Das Problem ist, dass diese schnellen Reaktionen sehr zerstörerisch sein können. Oft führen sie zu Gewalt, nicht nur zu der in der Natur vorkommenden Gewalt zwischen Arten (Raubtier und Beute), sondern auch zu der grundloseren Gewalt, die dem Leben der meisten sozialen Tiere eigen ist. Es ist nicht so, dass wir nur Böses tun. Empathie und Mitgefühl sind für uns ebenso natürlich wie Angst und Aggression. Das Problem ist, dass die Angst direkt unter der Oberfläche des menschlichen Miteinanders liegt und all unsere anderen Instinkte leicht überwältigen kann.

Daniel Goleman nennt dies einen Amygdala-Hijack, eine „Mandelkernentführung“. „Emotionen sorgen dafür, dass wir jetzt aufpassen – es drängt -, und geben uns einen sofortigen Aktionsplan, ohne dass wir zwei Mal nachdenken müssen. Die emotionale Komponente hat sich sehr früh entwickelt: Fresse ich es, oder frisst es mich?“[10]  Impulsives Handeln ist oft zerstörerisch, weil es ohne Rücksicht auf die Konsequenzen erfolgt. Deshalb vertrat Maimonides die Ansicht, dass viele der Gesetze der Tora eine Schulung in Tugenden darstellen, indem sie uns zum Nachdenken bringen, bevor wir handeln.[11]

Die Tora lehrt uns also, dass wir von Natur aus weder gut noch böse sind, aber die Fähigkeit zu beidem besitzen. Wir haben eine natürliche Neigung zu Empathie und Mitgefühl, aber wir haben einen noch stärkeren Instinkt der Angst, der zu Gewalt führen kann. Aus diesem Grund wechselt die Tora beim Übergang von Adam zu Noah von der Natur zum Bund, von Tow zu Brit, von der Macht zu den moralischen Grenzen der Macht. Gene sind nicht genug, wir brauchen auch das moralische Gesetz.

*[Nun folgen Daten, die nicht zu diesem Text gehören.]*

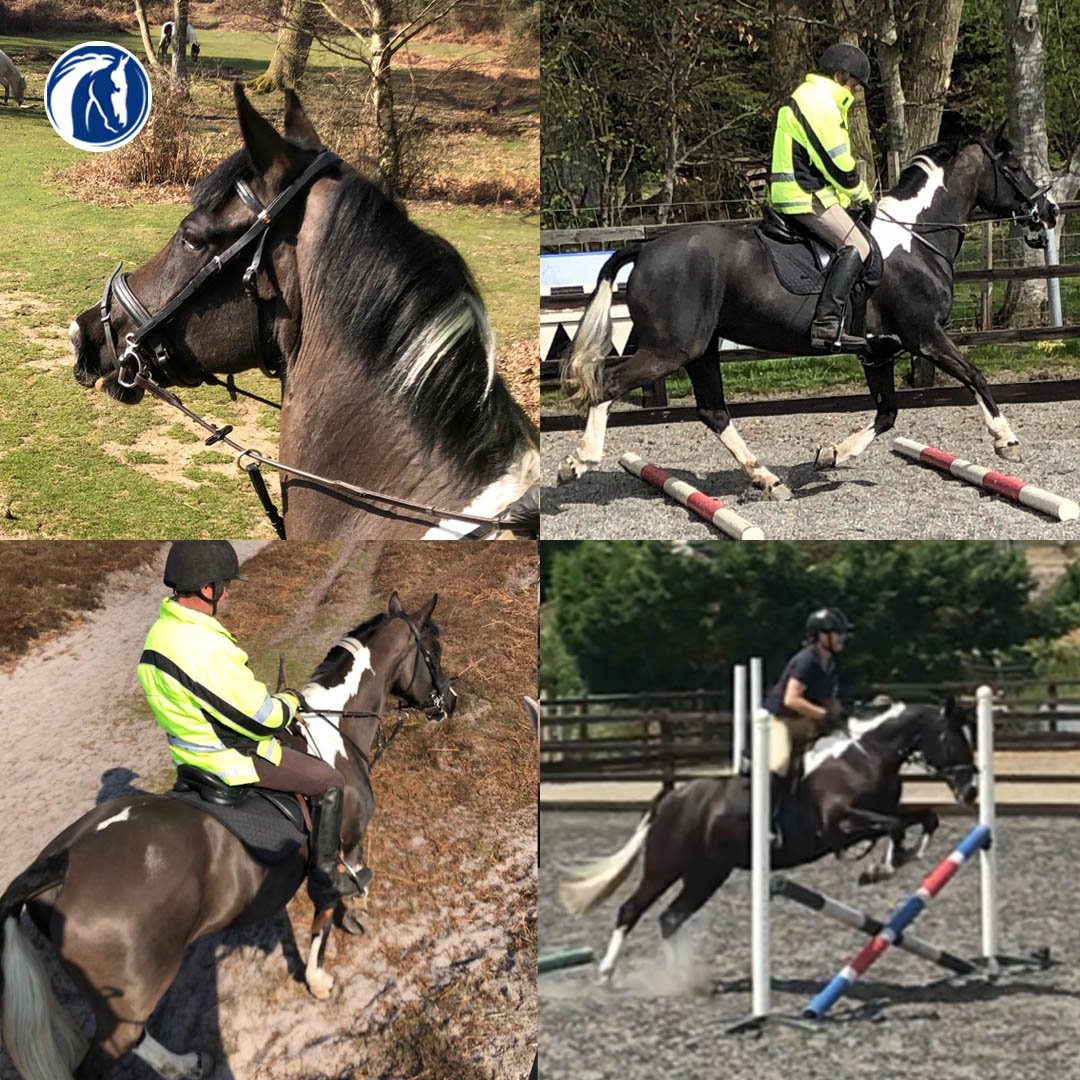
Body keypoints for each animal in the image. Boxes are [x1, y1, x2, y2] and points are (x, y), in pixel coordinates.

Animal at [0, 591, 453, 1080]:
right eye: (434, 650)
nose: (450, 701)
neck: (335, 732)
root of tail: (60, 863)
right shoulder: (342, 842)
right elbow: (326, 908)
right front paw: (320, 974)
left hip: (122, 1006)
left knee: (138, 1038)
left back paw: (183, 1064)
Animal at [558, 129, 1056, 501]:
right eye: (1013, 167)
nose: (1047, 212)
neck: (915, 239)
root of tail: (645, 249)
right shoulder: (925, 337)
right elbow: (974, 376)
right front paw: (1006, 441)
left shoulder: (879, 352)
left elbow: (887, 413)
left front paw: (833, 454)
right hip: (671, 349)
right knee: (609, 382)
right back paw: (579, 462)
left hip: (701, 350)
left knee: (713, 412)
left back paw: (766, 479)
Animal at [558, 698, 978, 981]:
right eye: (954, 739)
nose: (971, 791)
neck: (865, 756)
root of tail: (672, 797)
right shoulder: (840, 823)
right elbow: (893, 827)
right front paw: (880, 869)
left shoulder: (883, 812)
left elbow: (924, 819)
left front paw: (902, 858)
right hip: (666, 866)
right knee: (631, 909)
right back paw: (608, 972)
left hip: (708, 872)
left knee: (671, 917)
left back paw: (683, 981)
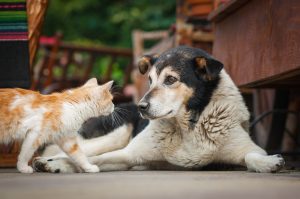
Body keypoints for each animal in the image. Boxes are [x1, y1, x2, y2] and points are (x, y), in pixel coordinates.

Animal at [33, 45, 286, 173]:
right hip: (116, 135)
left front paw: (268, 163)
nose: (142, 107)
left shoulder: (249, 148)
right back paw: (47, 161)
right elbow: (92, 160)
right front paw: (56, 164)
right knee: (66, 150)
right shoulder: (128, 154)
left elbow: (252, 155)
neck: (188, 127)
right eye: (150, 80)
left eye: (171, 79)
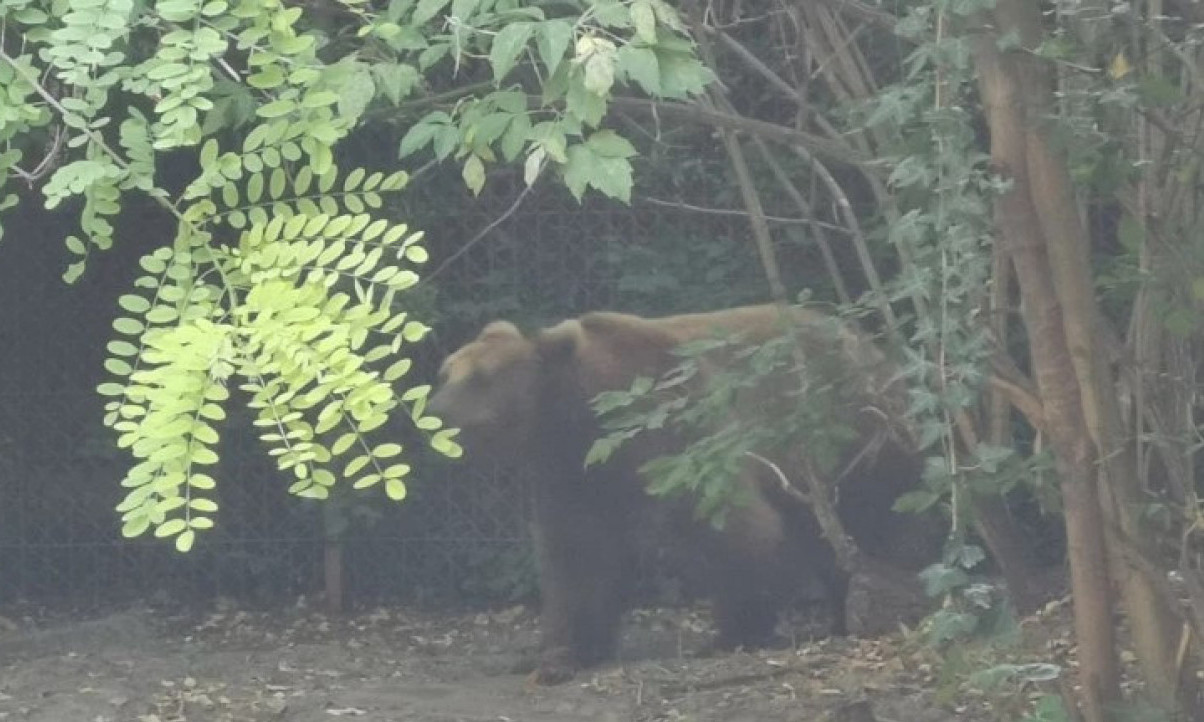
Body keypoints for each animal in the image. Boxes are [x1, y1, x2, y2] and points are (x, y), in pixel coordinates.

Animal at [428, 303, 924, 683]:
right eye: (446, 372)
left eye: (481, 378)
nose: (433, 411)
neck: (583, 420)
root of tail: (871, 346)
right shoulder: (573, 478)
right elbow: (576, 556)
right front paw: (561, 652)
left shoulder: (680, 437)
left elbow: (734, 529)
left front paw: (733, 631)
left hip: (853, 436)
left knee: (881, 513)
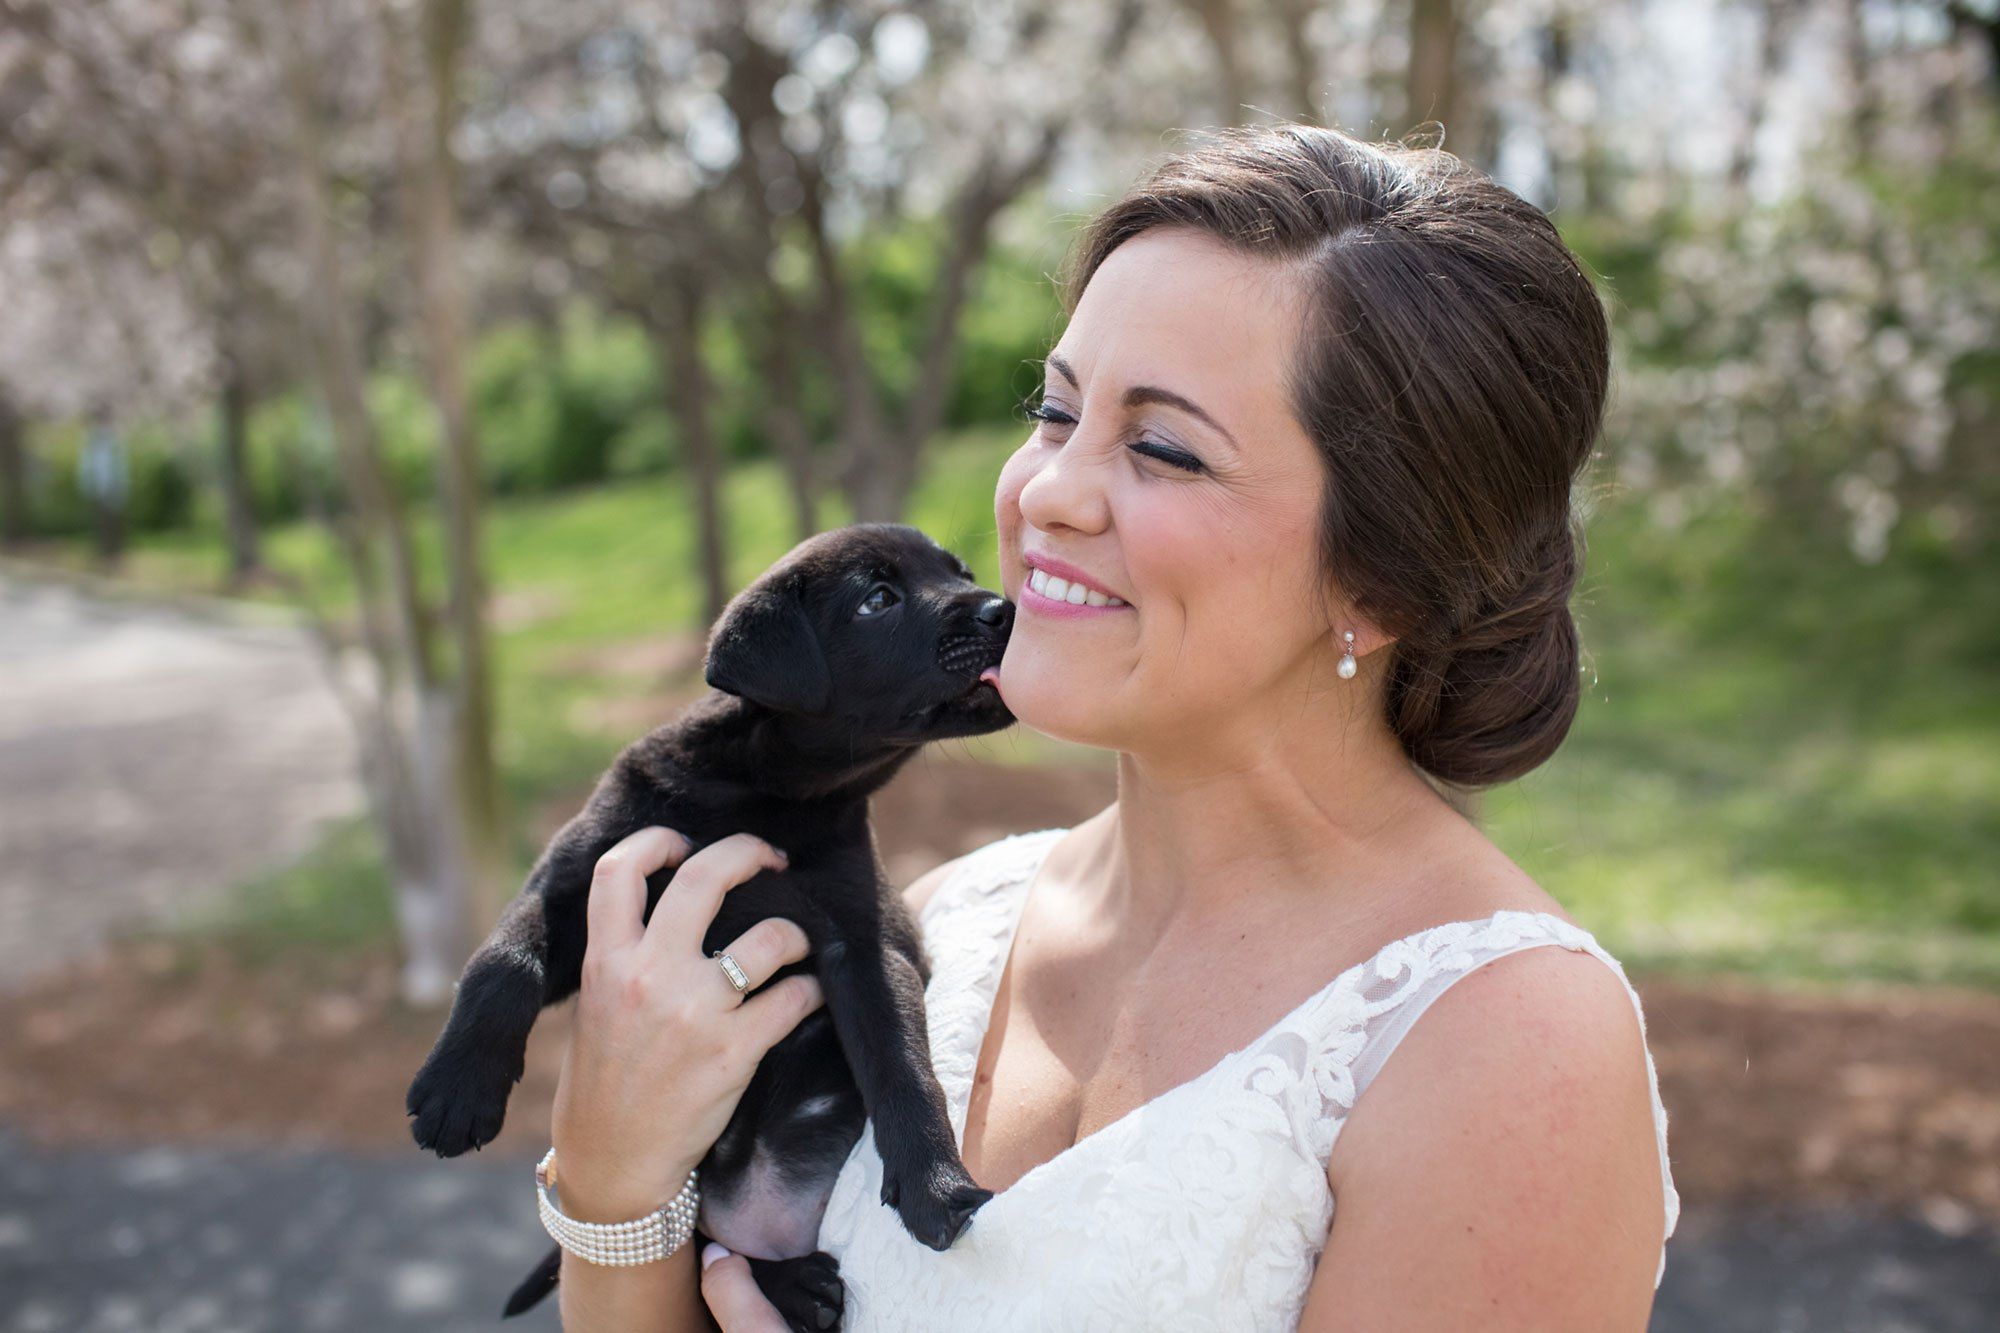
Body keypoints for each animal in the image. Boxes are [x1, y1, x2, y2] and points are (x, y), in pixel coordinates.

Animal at [402, 524, 1016, 1320]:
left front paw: (935, 1182)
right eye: (878, 599)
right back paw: (793, 1284)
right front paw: (457, 1090)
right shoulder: (573, 886)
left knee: (712, 1254)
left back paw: (795, 1285)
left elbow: (904, 1065)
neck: (762, 794)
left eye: (960, 573)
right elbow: (504, 962)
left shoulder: (864, 943)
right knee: (702, 1247)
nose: (1004, 609)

[1] Hobbes, Leviathan (Cambridge, Cambridge University Press, 1996), S. 48.

[2] Siehe Rousseau, Discourse on the Origin and Foundations of Inequality Among Men (Discours sur l’origine et les fondements de l’inégalité parmi les hommes), S. 1754.

[3] Ghiselin, The Economy of Nature and the Evolution of Sex (Berkeley, University of California Press, 1974), S. 247.

[4] Siehe Frans de Waals Entdeckungen, beispielsweise in Good-Natured: The Origins of Right and Wrong in Humans and Other Animals (Harvard University Press, 1996); Primates and Philosophers: How Morality Evolved (Princeton University Press, 2006); Chimpanzee Politics (Johns Hopkins University Press, 2007); The Age of Empathy: Nature’s Lessons for a Kinder Society (Broadway Books, 2009); The Bonobo and the Atheist (W. W. Norton, 2013); und Are We Smart Enough to Know How Smart Animals Are? (W. W. Norton, 2016).

[5] T. E. Hulme, Romanticism and Classicism, in T. E. Hulme: Selected Writings, ed. Patrick McGuiness (New York, Routledge, 2003), S. 69.

[6] Ibid., 70

[7] Siehe Berejschit Rabba 8:5.

[8] Steven Pinker, The Better Angels of our Nature (New York, Viking, 2011).

[9] Thucydides, The Peloponnesian War 5.89.

[10] Daniel Goleman, Emotional Intelligence (London, Bloomsbury, 1996), S. 13 ff.

[11] Mischne Tora, Hilchot Temura 4:13.

  1. Warum benötigen wir moralische Gesetze?
  2. Glauben Sie, dass der Mensch eine natürliche Neigung zum Guten oder zum Bösen hat?
  3. Was lehrt uns die Thora über die Menschheit nach dem „Neustart“ der Gesellschaft nach der Sintflut?